What you produce should be every line from the data that includes "else".
-- Opening Marker --
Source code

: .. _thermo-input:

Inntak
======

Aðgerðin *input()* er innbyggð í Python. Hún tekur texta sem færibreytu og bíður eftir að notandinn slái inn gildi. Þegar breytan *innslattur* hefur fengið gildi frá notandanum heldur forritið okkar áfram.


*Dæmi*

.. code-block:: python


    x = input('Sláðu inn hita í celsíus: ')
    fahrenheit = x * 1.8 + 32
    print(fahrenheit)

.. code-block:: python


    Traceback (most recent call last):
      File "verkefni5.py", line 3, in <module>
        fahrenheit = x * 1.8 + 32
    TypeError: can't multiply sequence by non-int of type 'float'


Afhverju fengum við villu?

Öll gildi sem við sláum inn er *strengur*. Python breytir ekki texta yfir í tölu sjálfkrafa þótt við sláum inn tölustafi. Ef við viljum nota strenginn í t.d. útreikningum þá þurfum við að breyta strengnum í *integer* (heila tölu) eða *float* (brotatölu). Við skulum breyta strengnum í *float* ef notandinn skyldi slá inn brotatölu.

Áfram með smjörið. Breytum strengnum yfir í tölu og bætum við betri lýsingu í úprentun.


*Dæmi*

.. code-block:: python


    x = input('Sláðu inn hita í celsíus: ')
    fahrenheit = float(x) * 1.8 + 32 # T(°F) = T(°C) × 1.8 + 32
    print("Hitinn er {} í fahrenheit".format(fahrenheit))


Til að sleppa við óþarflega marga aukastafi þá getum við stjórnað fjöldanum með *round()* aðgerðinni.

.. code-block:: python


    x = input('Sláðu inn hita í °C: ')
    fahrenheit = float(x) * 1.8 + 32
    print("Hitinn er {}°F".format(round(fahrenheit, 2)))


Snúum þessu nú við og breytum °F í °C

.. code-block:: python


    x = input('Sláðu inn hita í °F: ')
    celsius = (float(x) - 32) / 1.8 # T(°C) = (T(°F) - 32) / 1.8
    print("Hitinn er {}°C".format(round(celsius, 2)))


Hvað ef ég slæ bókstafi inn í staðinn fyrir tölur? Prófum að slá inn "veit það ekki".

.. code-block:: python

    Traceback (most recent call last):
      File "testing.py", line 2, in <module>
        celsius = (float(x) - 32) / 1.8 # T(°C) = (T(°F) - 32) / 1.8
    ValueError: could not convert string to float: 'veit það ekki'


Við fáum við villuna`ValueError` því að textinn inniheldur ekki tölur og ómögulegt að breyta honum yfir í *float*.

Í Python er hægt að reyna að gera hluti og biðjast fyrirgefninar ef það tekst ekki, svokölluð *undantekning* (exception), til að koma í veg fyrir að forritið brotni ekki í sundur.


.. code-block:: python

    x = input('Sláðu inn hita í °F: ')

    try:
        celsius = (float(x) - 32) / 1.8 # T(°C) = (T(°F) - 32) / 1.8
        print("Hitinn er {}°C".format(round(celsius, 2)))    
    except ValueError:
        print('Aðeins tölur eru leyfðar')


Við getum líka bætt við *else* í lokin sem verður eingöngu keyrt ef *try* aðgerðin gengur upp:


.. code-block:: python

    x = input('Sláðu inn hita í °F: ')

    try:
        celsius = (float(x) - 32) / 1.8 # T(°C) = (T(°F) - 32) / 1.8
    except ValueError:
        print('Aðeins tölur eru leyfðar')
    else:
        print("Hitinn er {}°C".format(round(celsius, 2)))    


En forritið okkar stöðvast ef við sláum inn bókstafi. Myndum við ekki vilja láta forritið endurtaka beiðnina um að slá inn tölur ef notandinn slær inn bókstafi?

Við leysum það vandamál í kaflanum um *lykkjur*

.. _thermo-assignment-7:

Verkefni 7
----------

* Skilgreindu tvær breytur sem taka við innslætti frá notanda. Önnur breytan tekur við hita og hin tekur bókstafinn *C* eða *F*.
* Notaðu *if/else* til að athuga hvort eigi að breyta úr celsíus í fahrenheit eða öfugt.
-- Closing Marker --
Solution for this exercise:
Við getum líka bætt við *else* í lokin sem verður eingöngu keyrt ef *try* aðgerðin gengur upp:
    else:
* Notaðu *if/else* til að athuga hvort eigi að breyta úr celsíus í fahrenheit eða öfugt.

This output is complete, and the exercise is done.